The exchange is proposing a “staggered release,” through which half of the stock allocated to cornerstone investors would be unlocked after three months and the rest eligible to be sold after six. They have typically had to keep shares for at least six months in return for guaranteed allocation in an IPO. Reducing the lockup could make it more enticing for prospective investors to be cornerstones, particularly when markets are volatile.
HKEX is also proposing to lower the number of shares required to be issued by mainland-listed firms seeking Hong Kong listings, at a time when the Chinese territory’s dealmakers are betting on such companies to fill the 2025 share-sale pipeline.

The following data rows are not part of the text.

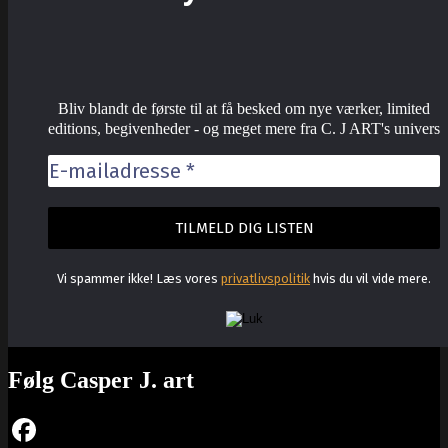
Bliv blandt de første til at få besked om nye værker, limited
editions, begivenheder - og meget mere fra C. J ART's univers
Vi spammer ikke! Læs vores
privatlivspolitik
hvis du vil vide mere.
Følg Casper J. art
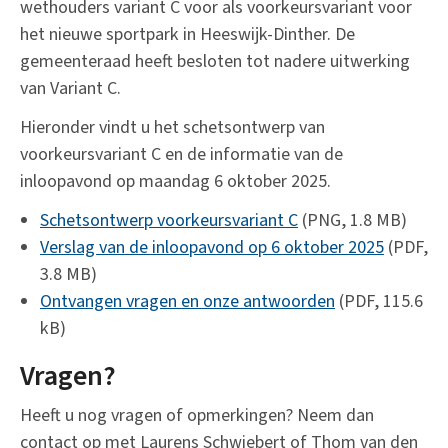
wethouders variant C voor als voorkeursvariant voor
het nieuwe sportpark in Heeswijk-Dinther. De
gemeenteraad heeft besloten tot nadere uitwerking
van Variant C.
Hieronder vindt u het schetsontwerp van
voorkeursvariant C en de informatie van de
inloopavond op maandag 6 oktober 2025.
Schetsontwerp voorkeursvariant C
(PNG, 1.8 MB)
Verslag van de inloopavond op 6 oktober 2025
(PDF,
3.8 MB)
Ontvangen vragen en onze antwoorden
(PDF, 115.6
kB)
Vragen?
Heeft u nog vragen of opmerkingen? Neem dan
contact op met Laurens Schwiebert of Thom van den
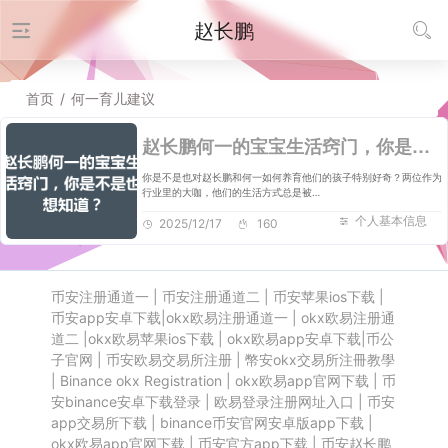
赵长鹏
首页
/
何一育儿建议
赵长鹏何一的宝宝生活窍门，你是不是也想知道？
你是不是也对赵长鹏和何一如何养育他们的孩子特别好奇？两位作为
行业里的大咖，他们的生活方式总是被…
个人基本信息
2025/12/17
160
币安注册通道一
|
币安注册通道二
|
币安苹果ios下载
|
币安app安卓下载
|
okx欧易注册通道一
|
okx欧易注册通
道二
|
okx欧易苹果ios下载
|
okx欧易app安卓下载
|
币公
子官网
|
币安欧易交易所注册
|
幣安okx交易所注冊教學
|
Binance okx Registration
|
okx欧易app官网下载
|
币
安binance安卓下载登录
|
欧易登录注册网址入口
|
币安
app交易所下载
|
binance币安官网安卓版app下载
|
okx欧易app官网下载
|
币安官方app下载
|
币安赵长鹏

The consultation calls for shares issued by mainland-listed firms in Hong Kong to represent at least 10% of total shares or for the companies to have an expected market value of at least HK$3 billion ($386 million) at listing. Current rules require those issuers to list at least 15% of their shares, an amount that may be too much for companies with big market capitalizations and no immediate need to raise a large amount of cash.
The consultation also touches on the clawback mechanism for retail investors in IPOs. Mom-and-pop investors can currently be allocated as much as 50% of a deal when the subscription ratio is above a certain level, and the exchange is proposing to lower that to 20% if issuers initially reserve 5% of the shares for the public.
The mechanism has long been a bane for Hong Kong’s investment bankers, who argue that it leaves them with little stock to allocate to institutional investors when IPOs are in high demand. A recent example is the $743 million IPO of China Resources Beverage Holdings Co. in October, which was subscribed 234 times by retail investors. Excluding cornerstones, institutional investors were only allocated about 209 million shares, worth roughly HK$3 billion ($386 million) at the IPO price.